The task: Check every line of the records below for the string "nataliedee", then report only how many lines have it.

Dataset records:
[Start of Attachment]
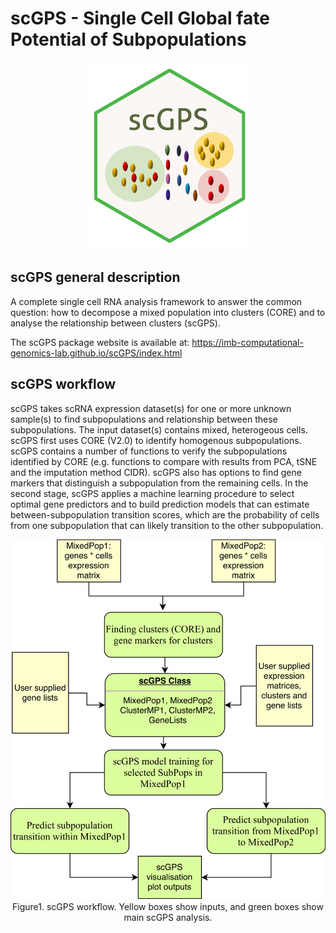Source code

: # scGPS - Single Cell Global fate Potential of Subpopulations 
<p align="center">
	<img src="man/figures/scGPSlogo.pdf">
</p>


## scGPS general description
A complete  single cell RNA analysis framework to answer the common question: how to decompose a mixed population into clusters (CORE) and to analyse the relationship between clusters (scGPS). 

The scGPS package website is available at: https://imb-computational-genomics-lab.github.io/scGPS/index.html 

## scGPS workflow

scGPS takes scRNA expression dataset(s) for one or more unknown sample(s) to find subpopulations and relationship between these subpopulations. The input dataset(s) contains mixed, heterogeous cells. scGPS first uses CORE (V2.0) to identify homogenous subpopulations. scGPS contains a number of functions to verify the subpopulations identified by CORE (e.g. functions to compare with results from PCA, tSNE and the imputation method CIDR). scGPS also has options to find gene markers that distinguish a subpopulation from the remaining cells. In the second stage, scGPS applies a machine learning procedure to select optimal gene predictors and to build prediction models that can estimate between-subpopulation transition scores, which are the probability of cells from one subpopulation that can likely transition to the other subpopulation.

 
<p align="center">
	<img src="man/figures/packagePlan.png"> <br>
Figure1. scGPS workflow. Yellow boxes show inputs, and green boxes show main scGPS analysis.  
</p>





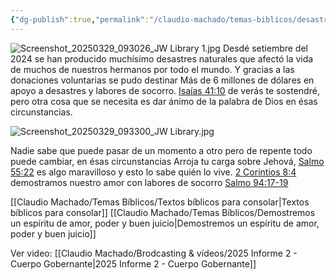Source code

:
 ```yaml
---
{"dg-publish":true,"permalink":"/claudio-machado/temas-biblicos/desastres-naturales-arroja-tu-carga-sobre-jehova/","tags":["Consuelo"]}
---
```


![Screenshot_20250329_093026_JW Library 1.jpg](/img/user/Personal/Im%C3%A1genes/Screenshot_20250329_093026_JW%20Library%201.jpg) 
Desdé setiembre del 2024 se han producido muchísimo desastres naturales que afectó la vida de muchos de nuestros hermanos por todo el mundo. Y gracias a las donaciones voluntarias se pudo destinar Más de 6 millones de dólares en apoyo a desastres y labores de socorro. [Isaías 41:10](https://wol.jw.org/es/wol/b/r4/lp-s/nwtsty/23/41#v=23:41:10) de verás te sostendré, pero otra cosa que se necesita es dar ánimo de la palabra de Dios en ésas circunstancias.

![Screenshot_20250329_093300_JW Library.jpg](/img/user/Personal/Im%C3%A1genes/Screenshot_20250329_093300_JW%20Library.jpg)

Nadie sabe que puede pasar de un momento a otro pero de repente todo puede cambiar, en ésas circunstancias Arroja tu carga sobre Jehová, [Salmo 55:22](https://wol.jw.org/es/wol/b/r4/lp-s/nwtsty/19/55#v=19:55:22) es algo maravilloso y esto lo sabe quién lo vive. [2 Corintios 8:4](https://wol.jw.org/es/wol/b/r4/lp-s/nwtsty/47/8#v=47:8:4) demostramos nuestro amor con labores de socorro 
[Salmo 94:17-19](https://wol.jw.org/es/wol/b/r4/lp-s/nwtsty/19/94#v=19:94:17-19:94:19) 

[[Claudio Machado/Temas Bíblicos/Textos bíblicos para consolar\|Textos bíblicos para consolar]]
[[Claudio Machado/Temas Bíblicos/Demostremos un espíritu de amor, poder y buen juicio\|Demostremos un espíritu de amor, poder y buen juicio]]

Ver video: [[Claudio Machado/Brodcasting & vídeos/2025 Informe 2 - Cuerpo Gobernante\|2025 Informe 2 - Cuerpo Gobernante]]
[End of Attachment]
[Start of Attachment]
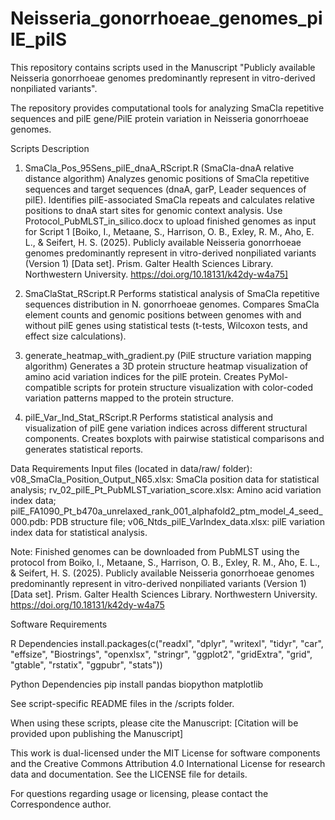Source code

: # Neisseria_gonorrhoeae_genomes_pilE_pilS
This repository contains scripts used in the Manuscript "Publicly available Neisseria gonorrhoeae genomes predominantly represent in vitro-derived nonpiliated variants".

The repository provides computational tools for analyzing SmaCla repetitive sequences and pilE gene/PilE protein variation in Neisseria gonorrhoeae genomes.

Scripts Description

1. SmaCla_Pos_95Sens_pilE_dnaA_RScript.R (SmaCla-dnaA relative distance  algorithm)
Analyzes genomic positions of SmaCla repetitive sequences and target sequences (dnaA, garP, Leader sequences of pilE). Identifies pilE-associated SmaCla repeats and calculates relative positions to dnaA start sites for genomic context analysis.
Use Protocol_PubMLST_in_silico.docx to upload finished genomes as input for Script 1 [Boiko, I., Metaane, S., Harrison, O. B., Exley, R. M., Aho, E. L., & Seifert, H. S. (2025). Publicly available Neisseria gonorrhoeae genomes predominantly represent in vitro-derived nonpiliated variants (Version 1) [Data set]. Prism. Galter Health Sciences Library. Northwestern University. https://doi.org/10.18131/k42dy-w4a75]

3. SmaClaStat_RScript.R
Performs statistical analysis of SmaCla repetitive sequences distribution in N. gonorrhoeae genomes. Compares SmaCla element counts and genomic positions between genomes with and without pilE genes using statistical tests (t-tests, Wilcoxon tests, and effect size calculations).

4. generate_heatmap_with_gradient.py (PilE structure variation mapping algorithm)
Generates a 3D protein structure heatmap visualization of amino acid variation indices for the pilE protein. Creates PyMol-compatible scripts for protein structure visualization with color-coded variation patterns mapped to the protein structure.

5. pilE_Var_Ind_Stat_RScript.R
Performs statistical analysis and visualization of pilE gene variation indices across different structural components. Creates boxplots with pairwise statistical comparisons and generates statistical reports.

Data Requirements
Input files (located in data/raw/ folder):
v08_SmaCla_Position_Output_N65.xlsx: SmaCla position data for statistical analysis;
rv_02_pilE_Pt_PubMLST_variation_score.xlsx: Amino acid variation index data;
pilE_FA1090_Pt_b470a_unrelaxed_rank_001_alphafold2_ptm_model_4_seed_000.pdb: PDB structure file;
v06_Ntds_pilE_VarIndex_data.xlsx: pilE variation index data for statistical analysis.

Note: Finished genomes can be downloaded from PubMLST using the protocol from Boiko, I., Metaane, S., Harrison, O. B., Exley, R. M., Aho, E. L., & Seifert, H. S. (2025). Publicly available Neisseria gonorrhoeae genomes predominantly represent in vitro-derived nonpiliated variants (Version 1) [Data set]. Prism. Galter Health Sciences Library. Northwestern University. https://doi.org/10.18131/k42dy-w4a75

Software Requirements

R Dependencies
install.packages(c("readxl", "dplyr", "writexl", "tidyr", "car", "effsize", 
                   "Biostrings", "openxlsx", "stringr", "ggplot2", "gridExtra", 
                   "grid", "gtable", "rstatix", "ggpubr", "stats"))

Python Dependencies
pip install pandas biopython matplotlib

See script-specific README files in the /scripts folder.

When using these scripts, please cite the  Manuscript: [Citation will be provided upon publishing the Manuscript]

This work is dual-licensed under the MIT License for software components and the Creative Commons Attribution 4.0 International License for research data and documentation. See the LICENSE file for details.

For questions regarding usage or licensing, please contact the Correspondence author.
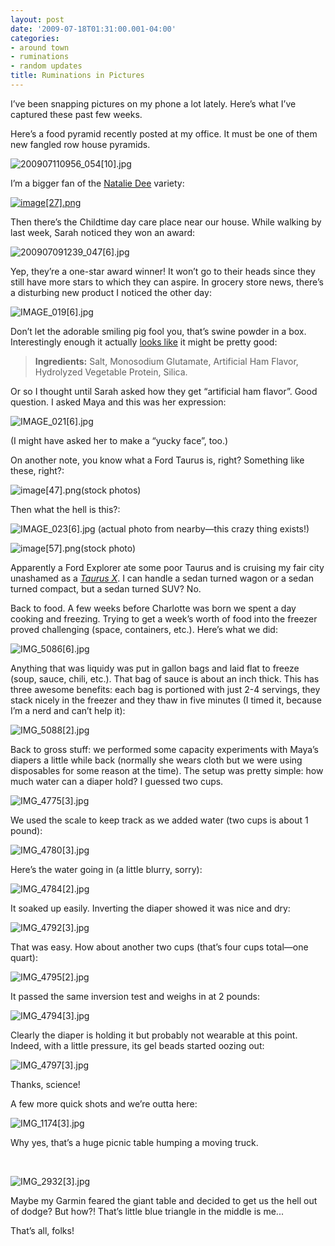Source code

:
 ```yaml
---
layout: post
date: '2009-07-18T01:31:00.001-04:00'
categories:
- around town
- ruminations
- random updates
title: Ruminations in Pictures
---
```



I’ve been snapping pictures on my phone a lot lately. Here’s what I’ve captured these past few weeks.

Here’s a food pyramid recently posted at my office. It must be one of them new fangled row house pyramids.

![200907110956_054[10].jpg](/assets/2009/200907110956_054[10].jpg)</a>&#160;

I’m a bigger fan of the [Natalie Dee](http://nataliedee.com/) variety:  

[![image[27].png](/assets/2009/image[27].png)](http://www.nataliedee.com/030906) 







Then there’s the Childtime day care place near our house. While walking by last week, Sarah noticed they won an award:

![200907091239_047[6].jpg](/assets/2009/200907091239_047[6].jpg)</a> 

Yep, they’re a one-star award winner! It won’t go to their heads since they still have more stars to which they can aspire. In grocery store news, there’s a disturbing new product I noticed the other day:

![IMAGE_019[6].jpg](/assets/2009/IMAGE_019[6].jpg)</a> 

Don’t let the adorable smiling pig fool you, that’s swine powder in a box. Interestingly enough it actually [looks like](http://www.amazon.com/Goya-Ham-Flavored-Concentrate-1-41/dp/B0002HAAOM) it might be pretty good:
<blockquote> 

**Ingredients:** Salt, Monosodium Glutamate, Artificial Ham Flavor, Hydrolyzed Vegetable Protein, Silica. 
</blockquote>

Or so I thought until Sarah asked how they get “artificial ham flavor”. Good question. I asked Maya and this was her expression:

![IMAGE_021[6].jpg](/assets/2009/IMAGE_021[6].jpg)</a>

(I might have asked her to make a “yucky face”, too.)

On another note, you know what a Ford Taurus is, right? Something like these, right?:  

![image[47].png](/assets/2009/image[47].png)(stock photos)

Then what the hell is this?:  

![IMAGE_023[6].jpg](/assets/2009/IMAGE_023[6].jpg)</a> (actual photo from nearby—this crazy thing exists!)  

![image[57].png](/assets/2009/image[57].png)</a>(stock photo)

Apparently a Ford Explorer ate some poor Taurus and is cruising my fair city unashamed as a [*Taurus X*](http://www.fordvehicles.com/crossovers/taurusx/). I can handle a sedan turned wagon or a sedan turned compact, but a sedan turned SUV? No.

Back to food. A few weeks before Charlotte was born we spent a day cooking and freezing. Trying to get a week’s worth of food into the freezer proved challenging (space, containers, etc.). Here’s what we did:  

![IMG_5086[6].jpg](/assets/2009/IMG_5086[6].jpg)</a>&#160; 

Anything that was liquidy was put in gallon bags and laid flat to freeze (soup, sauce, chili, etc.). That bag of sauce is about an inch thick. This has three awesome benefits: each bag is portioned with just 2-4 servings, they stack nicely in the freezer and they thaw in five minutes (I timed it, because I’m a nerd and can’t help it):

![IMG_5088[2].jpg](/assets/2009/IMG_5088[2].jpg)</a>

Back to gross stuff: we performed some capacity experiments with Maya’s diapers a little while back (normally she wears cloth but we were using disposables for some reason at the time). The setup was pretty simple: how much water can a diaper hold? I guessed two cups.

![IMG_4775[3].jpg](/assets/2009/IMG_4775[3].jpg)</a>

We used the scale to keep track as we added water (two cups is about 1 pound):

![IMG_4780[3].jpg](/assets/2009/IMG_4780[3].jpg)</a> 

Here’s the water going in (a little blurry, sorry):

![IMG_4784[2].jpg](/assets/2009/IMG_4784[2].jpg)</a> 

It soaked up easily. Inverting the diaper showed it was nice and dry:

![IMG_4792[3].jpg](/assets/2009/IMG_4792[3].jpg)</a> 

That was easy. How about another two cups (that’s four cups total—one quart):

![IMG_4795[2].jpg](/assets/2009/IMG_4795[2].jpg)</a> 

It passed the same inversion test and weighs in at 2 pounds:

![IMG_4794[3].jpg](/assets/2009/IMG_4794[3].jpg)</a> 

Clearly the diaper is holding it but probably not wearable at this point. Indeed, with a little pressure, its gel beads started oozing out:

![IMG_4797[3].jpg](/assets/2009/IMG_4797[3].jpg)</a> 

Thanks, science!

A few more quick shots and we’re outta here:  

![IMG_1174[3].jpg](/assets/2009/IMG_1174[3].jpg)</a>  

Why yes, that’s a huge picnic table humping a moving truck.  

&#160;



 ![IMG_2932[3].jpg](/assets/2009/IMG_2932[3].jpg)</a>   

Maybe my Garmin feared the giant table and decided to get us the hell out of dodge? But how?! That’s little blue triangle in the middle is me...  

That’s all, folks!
[End of Attachment]
[Start of Attachment]
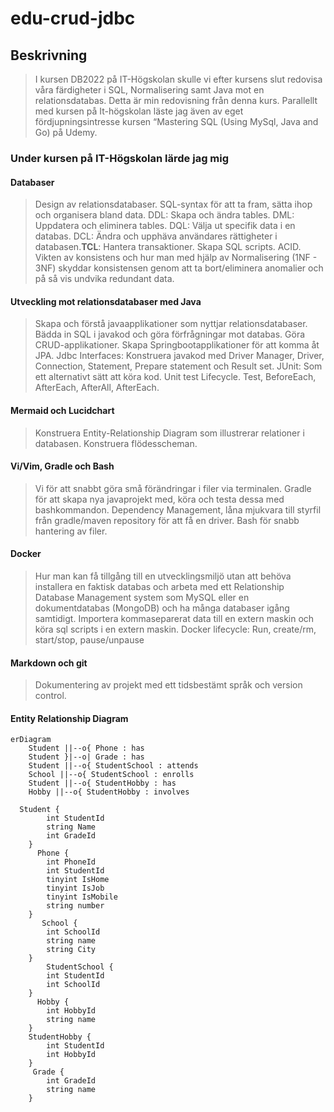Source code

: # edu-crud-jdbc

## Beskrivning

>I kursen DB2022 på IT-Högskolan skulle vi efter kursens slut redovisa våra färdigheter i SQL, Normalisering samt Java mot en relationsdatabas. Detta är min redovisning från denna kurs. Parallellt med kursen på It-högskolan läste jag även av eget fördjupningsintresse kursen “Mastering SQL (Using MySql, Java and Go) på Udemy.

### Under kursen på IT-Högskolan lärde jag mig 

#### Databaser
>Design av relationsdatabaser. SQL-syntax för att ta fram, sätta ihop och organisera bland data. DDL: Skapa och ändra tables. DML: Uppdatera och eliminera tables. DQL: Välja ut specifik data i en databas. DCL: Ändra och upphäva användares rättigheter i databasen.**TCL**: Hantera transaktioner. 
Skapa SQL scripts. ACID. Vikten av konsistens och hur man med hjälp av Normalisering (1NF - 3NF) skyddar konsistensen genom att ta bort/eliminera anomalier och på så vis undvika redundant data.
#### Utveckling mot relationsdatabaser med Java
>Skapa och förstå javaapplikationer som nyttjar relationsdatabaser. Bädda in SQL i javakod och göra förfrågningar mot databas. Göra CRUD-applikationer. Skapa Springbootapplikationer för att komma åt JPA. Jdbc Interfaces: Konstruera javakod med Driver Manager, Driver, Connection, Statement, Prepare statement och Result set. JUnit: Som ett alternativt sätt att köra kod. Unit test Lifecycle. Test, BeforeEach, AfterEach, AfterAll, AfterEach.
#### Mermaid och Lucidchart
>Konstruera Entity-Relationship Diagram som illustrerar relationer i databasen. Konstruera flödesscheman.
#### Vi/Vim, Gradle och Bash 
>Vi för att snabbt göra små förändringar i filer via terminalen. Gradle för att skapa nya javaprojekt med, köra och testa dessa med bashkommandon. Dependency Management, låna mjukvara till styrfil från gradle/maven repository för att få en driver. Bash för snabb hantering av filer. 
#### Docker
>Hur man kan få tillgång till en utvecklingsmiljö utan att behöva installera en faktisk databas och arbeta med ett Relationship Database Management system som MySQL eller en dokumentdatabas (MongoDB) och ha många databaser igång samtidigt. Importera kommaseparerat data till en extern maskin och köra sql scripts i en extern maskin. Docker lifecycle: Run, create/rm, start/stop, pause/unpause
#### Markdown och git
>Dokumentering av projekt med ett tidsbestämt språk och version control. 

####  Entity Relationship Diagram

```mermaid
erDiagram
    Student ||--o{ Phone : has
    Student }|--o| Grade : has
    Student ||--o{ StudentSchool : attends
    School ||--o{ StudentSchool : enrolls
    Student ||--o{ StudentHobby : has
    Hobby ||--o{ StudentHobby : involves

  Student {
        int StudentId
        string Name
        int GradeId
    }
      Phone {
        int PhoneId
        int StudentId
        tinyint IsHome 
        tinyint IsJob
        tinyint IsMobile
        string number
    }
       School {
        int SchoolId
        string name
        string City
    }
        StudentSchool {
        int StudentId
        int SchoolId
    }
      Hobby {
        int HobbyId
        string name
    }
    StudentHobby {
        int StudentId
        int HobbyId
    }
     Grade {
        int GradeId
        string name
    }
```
[End of Attachment]
Expected output: 2